Photodynamic therapy (PDT), locally applied to solid C6 rat glioma tumors in the foot of CD1 nude mice, eradicated the primary tumor and also decreased the rate of groin and lung metastases. Pd-Bacteriopheophorbide (Pd-Bpheid), a novel photosensitizer synthesized in our laboratory, was used in our study. The primary lesion in the hind leg was treated by an i.v. injection of 5 mg/kg of Pd-Bpheid and immediate illumination (650-800 nm, 360 J/cm(2)). This protocol and the surgical amputation of the leg were compared for local and metastasis responses. Following PDT, hemorrhage, inflammation with tumor necrosis and flattening were observed and histologically verified in the photodynamically treated tumor. Whereas local tumor control rates were up to 64% following PDT, in surgically treated animals, local tumor control was absolute.
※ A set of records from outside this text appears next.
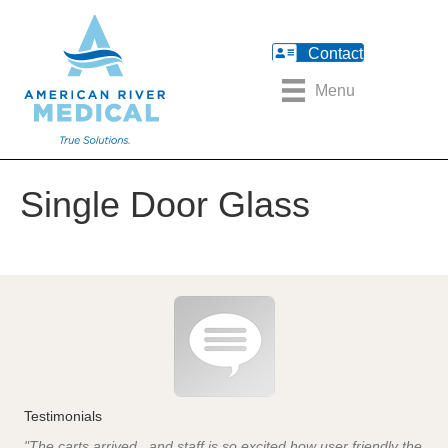
Contact
Menu
Single Door Glass
Testimonials
"The carts arrived...and staff is so excited how user friendly the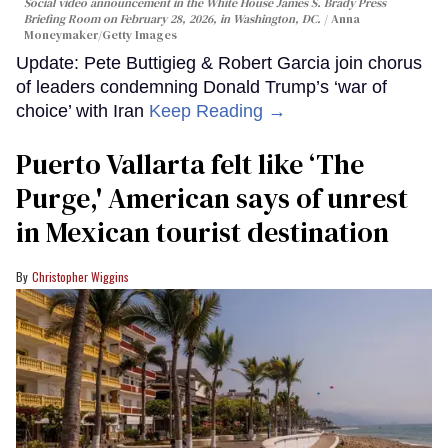
Social video announcement in the White House James S. Brady Press
Briefing Room on February 28, 2026, in Washington, DC.
Anna
Moneymaker/Getty Images
Update: Pete Buttigieg & Robert Garcia join chorus
of leaders condemning Donald Trump’s ‘war of
choice’ with Iran
Keep Reading →
Puerto Vallarta felt like ‘The
Purge,' American says of unrest
in Mexican tourist destination
Christopher Wiggins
The rates of metastases in the groin and the lungs were at least 12-fold lower in the photodynamically treated animals compared with untreated or surgery-treated groups. The overall cure rates after PDT or surgery were 36% and 6%, respectively, at 8 weeks. These findings suggest that local PDT with Pd-Bpheid, which acts primarily on the tumor vasculature, efficiently eradicates the solid C6 tumors. In addition, the local PDT of the primary lesion has beneficial therapeutic effects on remote C6 metastasis, which is not obtained with surgery. It is therefore suggested, that although surgery is highly efficient for the immediate removal of the primary tumor, it lacks such systemic, therapeutic effects on distant metastases. Pd-Bpheid-PDT may thus offer a potentially superior curative therapy for C6 glioma tumors in the limb by eradicating the target tumor and by reducing the rate of metastasis in the groin and lung, possibly due to innate immunity.